Wednesday, April 1, 2015

Are you an island?

Yesterday I sat in a room at the Gates Foundation where I listened to my new friend Ian Simoy talk about how the experience of teaching can be isolating and make educators feel like they're living on an island. Then someone remarks how he really is an island; Ian lives in Oahu.
Me looking crazy with Ian Simoy
and Joan Hurley

But Ian does not manifest island-ness. No, he is connected and networked with educators from across the country.

I began my own teaching career 1994 in Nepal in the Peace Corps working in a tiny village cut off from the modern world. In all ways I was the proverbial island Ian spoke about yesterday. But being alone in a village where I had to make it or break it gave me the fortitude to understand that my experience there depended solely on me.

My failures were completely mine. My successes were too.

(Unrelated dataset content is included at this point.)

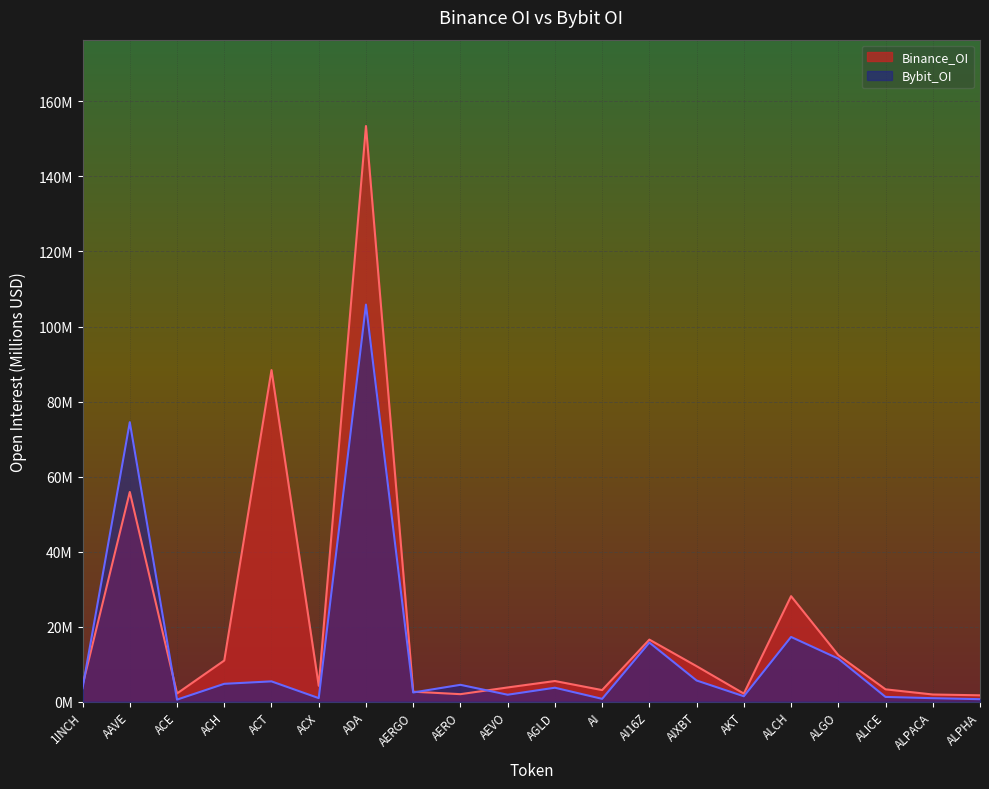

At which label is Binance_OI closest to 77?

ACT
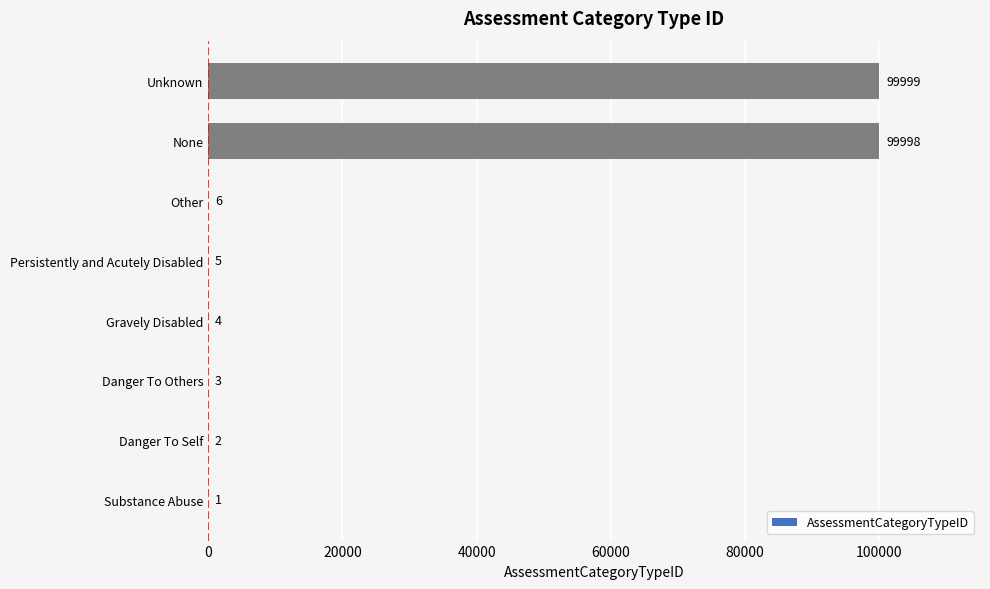

What is the average value?

25002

My life-changing epiphany came when I realized that I could bring other people into the success I was trying to create for myself.

This is when I began listening. Listening to my villagers, listening to my family members. Yes, I needed to listen to get the language down, but I have brought this home with me.

Listening to people about their experiences has brought me to every great teaching epiphany I have ever had. I never imagined when I began my career I would still rely on this epiphany that took me so long to learn: that I must listen to others, especially when they feel passionate about something. It might lead some really great places.